Supplemental Figure 5: EphB1 deletion validation in EphB1 cKOEmx and in EphB1 cKOVgat mice. A and B. RT-PCR showing specific recombination of EphB1 exon 3 in EphB1 cKOEmx mice (excised exon 3: no band; control band: 545bp) (A) and in EphB1 cKOVgat mice (excised exon 3 band: 153bp; control band: 880bp) (B) compared to control mice. The two sets of primers for detection are described in the materials and methods section. GAPDH was used as a control. SSCtx: somatosensory cortex; Hippo: hippocampus; Str: striatum. C. tdTomato and Vgat co-staining using fluorescent in situ hybridization (RNAscope) on coronal sections of the dorsal striatum in tdTomatoVgat mice, showing perfect colocalization between tdTomato and endogenous Vgat. D. EphB1 and Vgat co-staining using RNAscope on coronal sections of the dorsal striatum in tdTomatoVgat control mice (upper panel in D) and in tdTomatoVgat;EphB1 cKOVgat mice, showing loss of EphB1 expression in Vgat-positive cells after EphB1 deletion.

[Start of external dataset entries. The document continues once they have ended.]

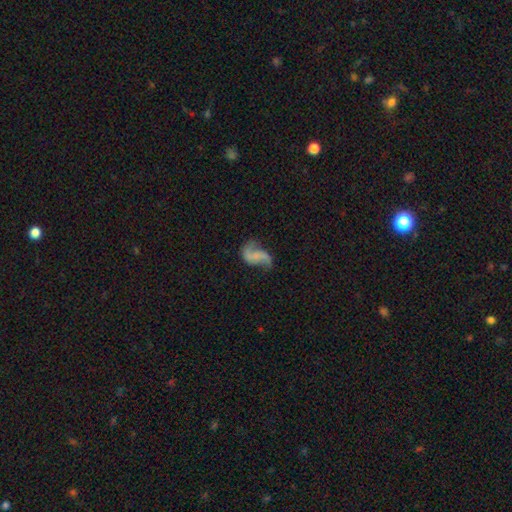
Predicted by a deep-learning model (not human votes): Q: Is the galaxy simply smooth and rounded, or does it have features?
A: featured or disk — 76%.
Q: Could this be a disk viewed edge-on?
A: no — 98%.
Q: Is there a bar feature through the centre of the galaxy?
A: no — 46%.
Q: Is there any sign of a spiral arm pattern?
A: yes — 91%.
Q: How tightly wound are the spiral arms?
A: loose — 77%.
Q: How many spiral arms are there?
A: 2 — 89%.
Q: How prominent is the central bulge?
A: none — 68%.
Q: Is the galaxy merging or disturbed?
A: none — 62%.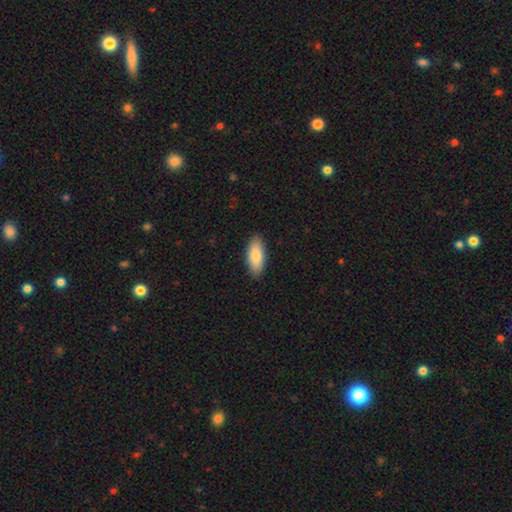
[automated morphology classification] Smooth or featured? smooth (82%)
How rounded? in between (82%)
Merging? none (89%)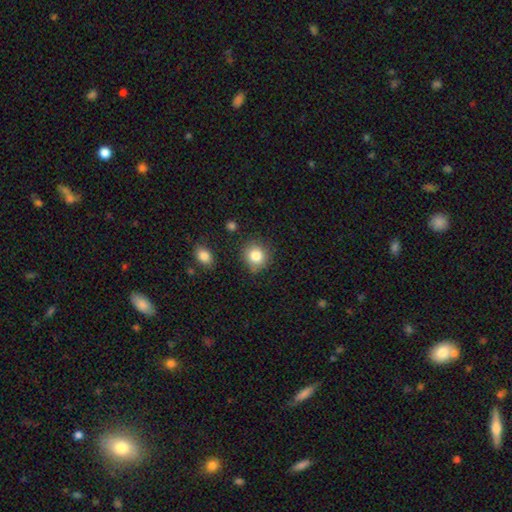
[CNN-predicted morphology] Smooth or featured? Predicted: smooth (p=0.83). How rounded? Predicted: round (p=0.85). Merging? Predicted: none (p=0.81).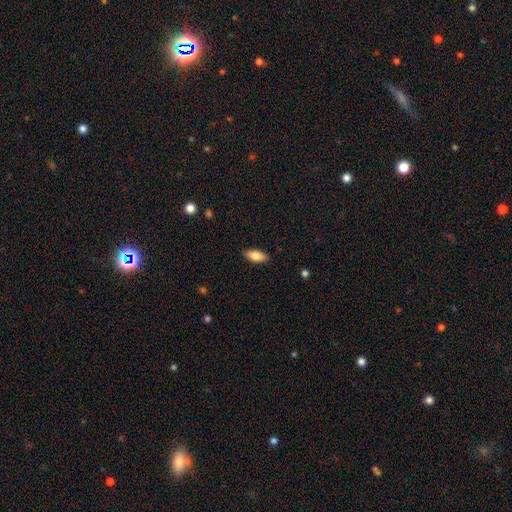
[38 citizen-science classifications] Overall: smooth (82%). How rounded: in between (100%). Merging: none (97%).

Supplemental Figure 6: No misguided cortical long-range GABAergic projections in EphB1 cKOVgat mice. Myelin and Ds-Red co-staining on coronal sections of adult EphB1 cKOVgat mice, following Cre-dependent (DIO) mCherry AAV virus injections in the somatosensory cortex.
Supplemental Figure 7: No clear misguided axons from D1- and D2-SPNs in EphB1ΔEx3/ΔEx3 mice. A. Myelin and Ds-Red co-staining on coronal sections of adult tdTomatoD1;EphB1ΔEx3/ΔEx3 mice. B. L1CAM and GFP co-staining on coronal sections of GFPD2;EphB1ΔEx3/ΔEx3 pups at P0. V: ventral; M: medial.

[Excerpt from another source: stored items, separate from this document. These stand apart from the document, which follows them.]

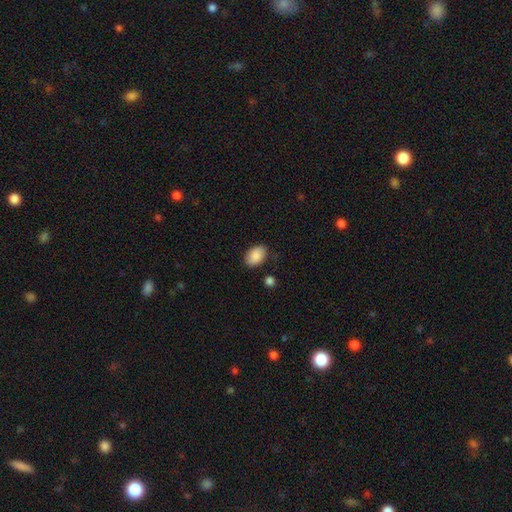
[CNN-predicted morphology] Smooth or featured? smooth (89%)
How rounded? in between (86%)
Merging? none (81%)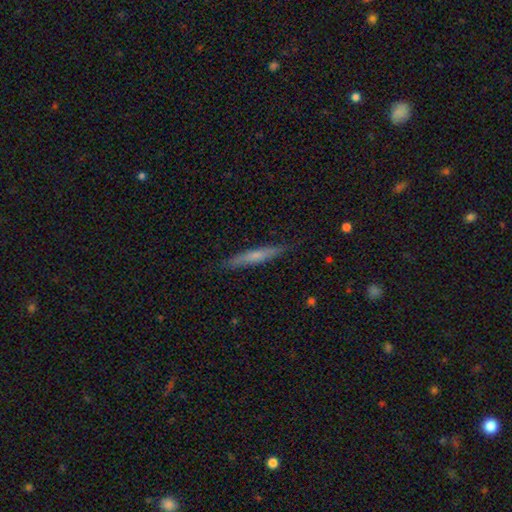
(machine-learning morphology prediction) Smooth or featured? smooth (56%)
How rounded? cigar-shaped (94%)
Merging? none (88%)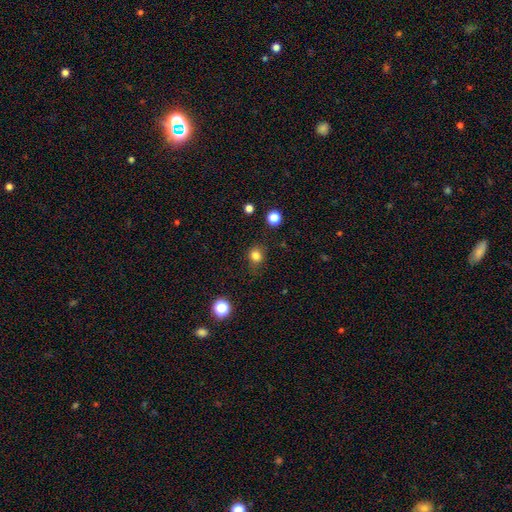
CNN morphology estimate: The model was most divided on "how rounded": round: 75%, in between: 24%, cigar-shaped: 1%. More confident: smooth or featured — smooth (81%); merging — none (77%).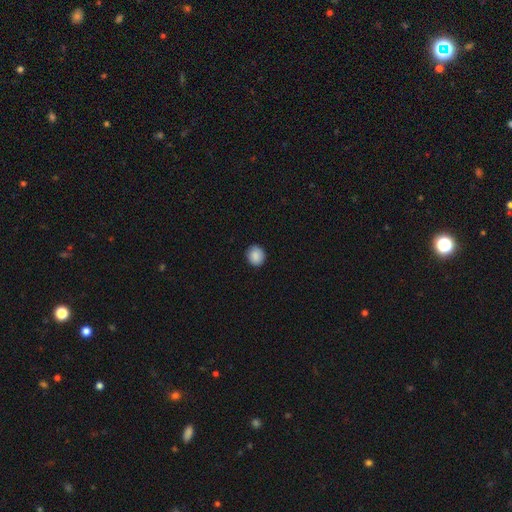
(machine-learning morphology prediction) Smooth or featured?
  - smooth: 88% *
  - star or artifact: 8%
  - featured or disk: 4%
How rounded?
  - round: 83% *
  - in between: 16%
  - cigar-shaped: 1%
Merging?
  - none: 89% *
  - minor disturbance: 8%
  - major disturbance: 2%
  - merger: 1%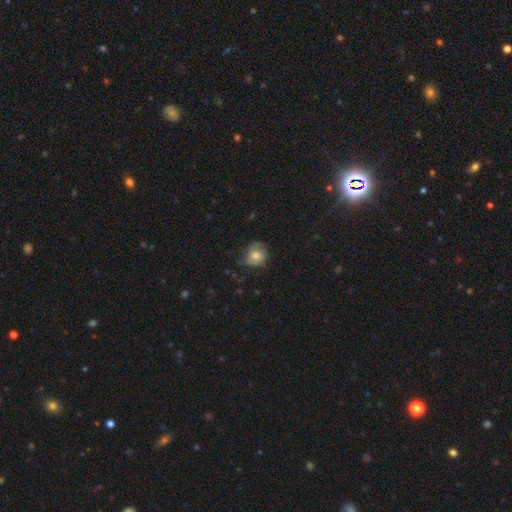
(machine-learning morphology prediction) Smooth or featured? smooth (54%)
How rounded? round (75%)
Merging? none (61%)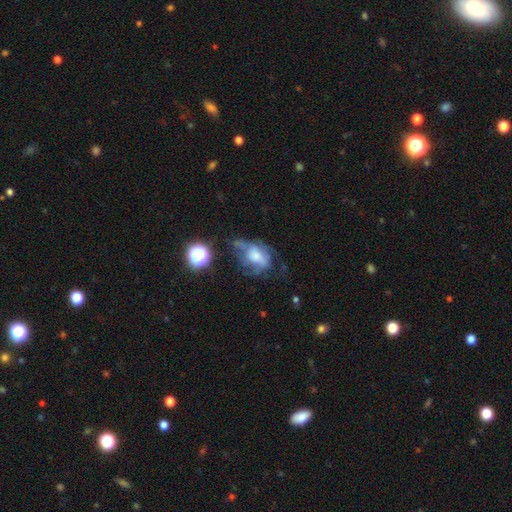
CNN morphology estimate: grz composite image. It shows a featured or disk galaxy (48%). Merging: major disturbance (40%).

Supplemental Figure 8: No axon guidance defects after EphB1 deletion from endothelial cells. A. Ds-Red staining on coronal sections at two different rostro-caudal levels in P0 tdTomatoTie2 pups (Tie2-Cre x Ai14). B. L1CAM staining on coronal sections at two different rostro-caudal levels in P0 EphB1 cKOTie2 pups.
Acknowledgments
The authors would like to thank Dr. Mark Henkemeyer for sharing the EphB1-lacZ knock-in mice, and Ben Zirlin for help managing the mouse colony. These studies were supported by NIH grants MH111464, a SFARI research grant #240332 from the Simons Foundation, and the MUSC Proteogenomics Facility (NIH GM103499).